Currently, there is an increased threat to IT security from e-mail attachments in SVG format. Security organizations and the Austrian CERT are observing an increase in targeted phishing attacks, in which malicious code is distributed via seemingly harmless vector graphics.
The following is background information as well as concrete recommendations for protecting systems from this attack method.
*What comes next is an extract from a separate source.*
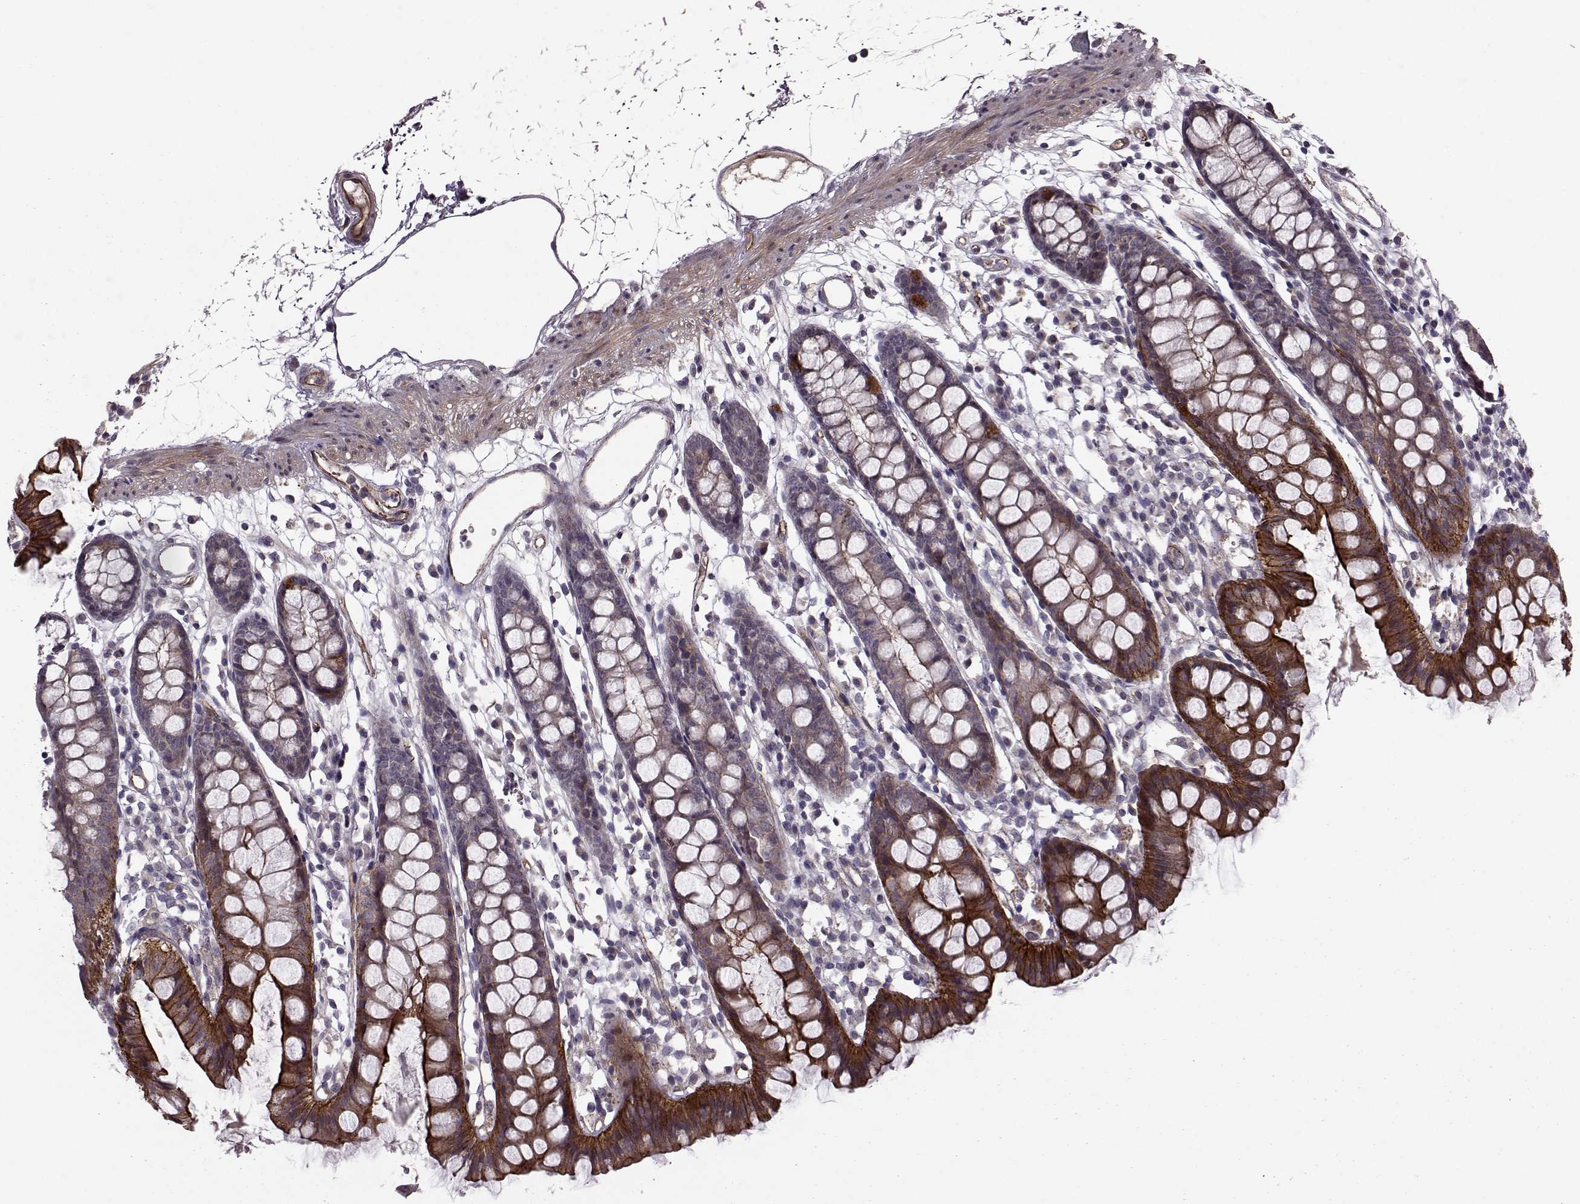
{"staining": {"intensity": "strong", "quantity": ">75%", "location": "cytoplasmic/membranous"}, "tissue": "colon", "cell_type": "Endothelial cells", "image_type": "normal", "snomed": [{"axis": "morphology", "description": "Normal tissue, NOS"}, {"axis": "topography", "description": "Colon"}], "caption": "Human colon stained for a protein (brown) shows strong cytoplasmic/membranous positive expression in about >75% of endothelial cells.", "gene": "SYNPO", "patient": {"sex": "male", "age": 47}}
Threat actors target programs like Outlook that have a vulnerability to spy on NTLM credentials. The program is tricked into authenticating itself to a fake server that they control. Once the credentials are exposed, they can be used for malicious purposes.
What happened?
Currently, CERT.at and numerous email security vendors are seeing an increase in phishing campaigns that use email attachments in Scalable Vector Graphics (SVG) format. These vector graphics contain embedded JavaScript code that can be executed from the browser when opened. Attackers use this to load fake login pages or install malware – with the aim of grabbing access data. The affected SVG files often disguise themselves as invoices, voice messages, or documents to be signed.
Who is affected?
Organizations whose email systems do not perform specific checking or filtering for SVG files are particularly at risk. Many security solutions do not recognize these files as dangerous because SVGs are perceived as images. This increases the risk, especially where attachments are opened directly via web browsers or devices.
How can I protect myself?
To detect and fend off attack attempts at an early stage, you should take the following measures:
SVG (Scalable Vector Graphics) is a common file format for vector graphics based on XML . Unlike pixel images (e.g. B. PNG or JPEG), SVG files can be scaled losslessly – e.g. for logos, icons or diagrams on websites.
What many people don’t know is that SVG files can contain built-in JavaScript code . This makes them – although actually intended as an image format – potentially executable and thus susceptible to abuse.